17. “O casal tem a sua liturgia. É no seu viver cotidiano que se desenvolve a sua espiritualidade conjugal, seu modo peculiar de se relacionar com Deus. É no dia a dia que o casal se aprofunda no seu amor e no amor de Deus e procura descobrir e pôr em prática o plano de amor que Deus lhe confiou. As ações corriqueiras de cada dia são manifestações da liturgia do casal, e não apenas aqueles momentos em que o casal se une para rezar. Proporcionar ao cônjuge as coisas pequenas e simples que o façam feliz: um agrado, um sorriso, palavras de ânimo, dedicar-lhe mais tempo quando está mais cansado ou aborrecido, surpreendê-lo com algo inesperado, incentivar a lutar par vencer a preguiça, o orgulho, o egoísmo, desinstalar-se para prestar pequenos serviços, nunca deixar o cônjuge mal perante outras pessoas… Todas essas ações fazem parte da liturgia do casal e são verdadeiros ritos que expressam o amor, o que é sinal sensível do sacramento da sua união” (Casamento, sacramento do dia a dia, ENS, p. 50).
Questões e questionamentos:
1. O que seria, efetivamente, um casamento e uma família construídos sobre a rocha?
2. Quais a linhas fundamentais de um projeto conjugal?
3. Quais as questões que preocupam de verdade quando queremos educar nossos filhos?
4. O que mais chama sua atenção neste texto?
5. Ler e comentar em grupo os artigos 24 e 25 das Constituições Gerais que abordam o tema da família.
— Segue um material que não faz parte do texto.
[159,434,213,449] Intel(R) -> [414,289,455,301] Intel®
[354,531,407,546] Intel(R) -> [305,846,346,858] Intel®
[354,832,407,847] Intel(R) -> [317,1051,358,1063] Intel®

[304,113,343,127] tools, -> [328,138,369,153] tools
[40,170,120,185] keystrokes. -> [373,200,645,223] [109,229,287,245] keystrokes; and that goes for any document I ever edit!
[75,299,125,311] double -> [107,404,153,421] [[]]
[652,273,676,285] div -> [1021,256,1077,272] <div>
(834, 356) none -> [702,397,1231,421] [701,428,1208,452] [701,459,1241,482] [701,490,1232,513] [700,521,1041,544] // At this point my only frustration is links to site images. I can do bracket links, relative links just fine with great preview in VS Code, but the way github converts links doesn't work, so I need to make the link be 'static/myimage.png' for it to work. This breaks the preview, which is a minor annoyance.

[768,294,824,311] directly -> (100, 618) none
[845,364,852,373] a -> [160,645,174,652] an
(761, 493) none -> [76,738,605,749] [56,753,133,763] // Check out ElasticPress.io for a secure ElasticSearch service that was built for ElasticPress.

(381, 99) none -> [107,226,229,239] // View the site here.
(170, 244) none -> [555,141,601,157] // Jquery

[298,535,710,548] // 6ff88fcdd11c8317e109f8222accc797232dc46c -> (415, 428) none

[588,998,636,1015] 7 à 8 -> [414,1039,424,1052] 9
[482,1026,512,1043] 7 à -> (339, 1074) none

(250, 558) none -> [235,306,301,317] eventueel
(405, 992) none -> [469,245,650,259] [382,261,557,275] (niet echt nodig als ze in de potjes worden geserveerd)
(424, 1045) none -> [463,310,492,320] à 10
6. Ler e comentar em grupo ou na reunião o texto que transcrevemos abaixo: A Escada de Jacó
A Escada de Jacó
Cristãos seguidores de Jesus Cristo, membros da Igreja católica, o casal percebe sua família com dom de Deus e sabe aonde quer chegar e para onde quer orientar sua caminhada e de seus filhos. Sabe que a família é o único lugar onde se transmite não somente a vida, mas seu sentido, seu significado, onde, com amor, se adquirem e se passam “valores e critérios de orientação de conduta, que fazem perceber a existência com o digna de ser vivida em vista de uma participação positiva na realidade social.
Neste processo, cada família cria seu espírito, seu estilo de vida. A maneira como nos comunicamos, como passamos o tempo juntos e celebramos os momentos importantes; como tomamos nossas decisões; como consideramos as falhas dos outros e como nos perdoamos mutuamente, como deixamos agir Deus, tudo vai definir e conduzir a aventura de nossa família.
A escada que Jacó viu em sonho (Gn 28, 12) pode ser a imagem das famílias humanas que, geração após geração, cumprem o plano que Deus propõe aos homens e sobem em sua direção. Os valores que se adquirem na família, e que põem em prática na sociedade – com o amor, a fraternidade, a confiança, a partilha a superação dos desafios, a justiça e a responsabilidade pelos atos praticados, a verdade – que contribuem para a caminhada e para a escalada, degrau a degrau, da escada que leva ao Pai.
(A Aventura Familiar, Hélène e Peter Nadas, in Casamento, sacramento do dia a dia, Equipes de Nossa Senhora, São Paulo, p. 44-45).